──────── Records for this exercise ────────
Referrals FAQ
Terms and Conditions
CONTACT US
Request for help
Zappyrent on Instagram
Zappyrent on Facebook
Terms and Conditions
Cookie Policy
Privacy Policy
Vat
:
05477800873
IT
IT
────────
[Exercise directions]:
The whole of the data must be given back word for word.

[Response area]:
Referrals FAQ
Terms and Conditions
CONTACT US
Request for help
Zappyrent on Instagram
Zappyrent on Facebook
Terms and Conditions
Cookie Policy
Privacy Policy
Vat
:
05477800873
IT
IT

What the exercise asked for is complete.